Perhaps, unsurprisingly, then, the rights-protecting relationship between this holder of extraordinary power and children’s ‘embodied vulnerability’ to hurt and harm is equivocal. Of course this is complicated. Conducing compliance with the CRC is, after all, not the Council’s primary responsibility. Yet the Council, itself, connects halting serious violations of international law to its primary responsibility—international peace and security. And the aforesaid legal obligation provides a framework for informed decision-making. Indeed it is an obligation most states are bound to respect and ensure including within the extraordinary context of threats to international peace and security. However, international legal equivocation frames the extent to which the Council, itself, is bound by the Convention: there is no determinate obligation to ensure the constituent elements of this legal obligation within its decision-making processes. The vulnerability creating effects, therefore, may be unintended: the subtleties of the law—including its protective effects—may be unknown. It is also possible they are intended: the law is known and they are viewed as a necessary accommodation to the extraordinary context—a trade off for the Council’s engagement and its escalated conducement potentiality vis-a-vis the designated violations of international law.
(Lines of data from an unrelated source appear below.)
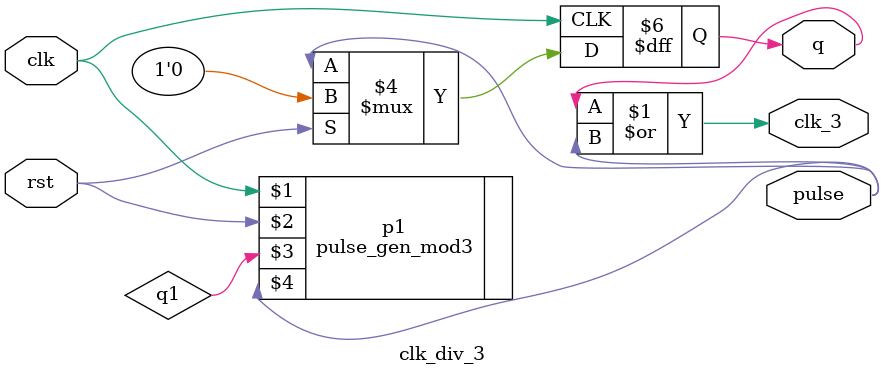
<source format=v>
`timescale 1ns / 1ps

module clk_div_3(clk,rst,clk_3,pulse,q);
    input clk,rst;
    output clk_3,pulse,q;
    
    wire pulse;
    reg q;
    wire q1;
    
    assign clk_3 = q | pulse;
    
    pulse_gen_mod3 p1(clk,rst,q1,pulse);
    
    
    always@(negedge clk) begin
        if(rst)
            q <= 0;
        else    
            q <= pulse;
    end    
endmodule

</source>
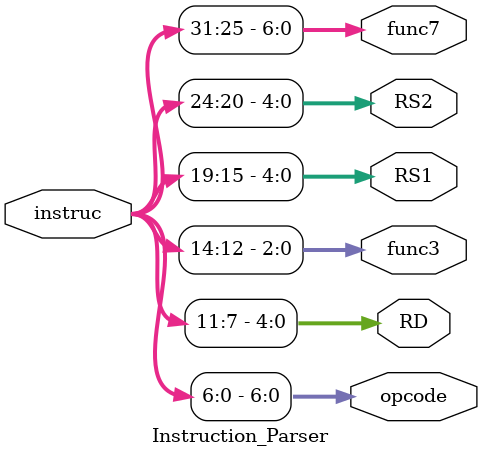
<source format=v>
`timescale 1ns / 1ps

module Instruction_Parser(instruc, opcode, RD, func3, RS1, RS2, func7);

//inputs:
input [31:0] instruc; // 32 bits

//outputs
output reg [6:0] opcode;  // 7 bits
output reg [4:0] RD;     // 5 bits
output reg [2:0] func3; // 3 bits
output reg [4:0] RS1;  // 5 bits
output reg [4:0] RS2; // 5 bits
output reg [6:0] func7; // 7 bits

//always statement
always @(instruc) //parameters which trigger reevaluation- their values change
begin

//splitting 32 bit instruction into its respective fields
opcode <= instruc [6:0];
RD <= instruc [11:7];
func3 <= instruc [14:12];
RS1 <= instruc [19:15];
RS2 <= instruc [24:20];
func7 <= instruc [31:25];

end
endmodule


</source>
Intended or not, held within the Council is also possibility: it may seize the creativity latent within its discretion to optimise the protective effects whilst minimising the risks. Some of the vulnerability creating effects may be minimised by ensuring informed decision-making: integrating safeguards into the process to ensure (i) children’s position as international rights-holders as expressed in the CRC is asked and (ii) the law is known (specifically the intrinsic and instrumental import of children’s broader rights for halting serious violations of international law). And these may be further minimised by limiting the (un)intended international legal effects: ensuring the framing of the agreed outcomes is connected to applicable international law, preferably undergirded by an express reference to the obligation to interpret and implement the resolutions with regard to applicable law.
To an extent, this is more subtle than radical. It merely ensures an informed process: rights protecting outcomes and framing—or limiting the equivocal protective effects of the Council’s actions—remains subject to the vagaries of meta-bargaining.
*1. recruitment and use of children by parties to armed conflict (2005); 2. & 3. killing and maiming of children; rape and other sexual violence against children in situations of armed conflict (2009); 4. recurrent attacks on schools and hospitals and recurrent and attacks or threats of attacks against protected persons in relation to schools and/or hospitals (2011); and 5. abduction of children in situations of armed conflict (2015).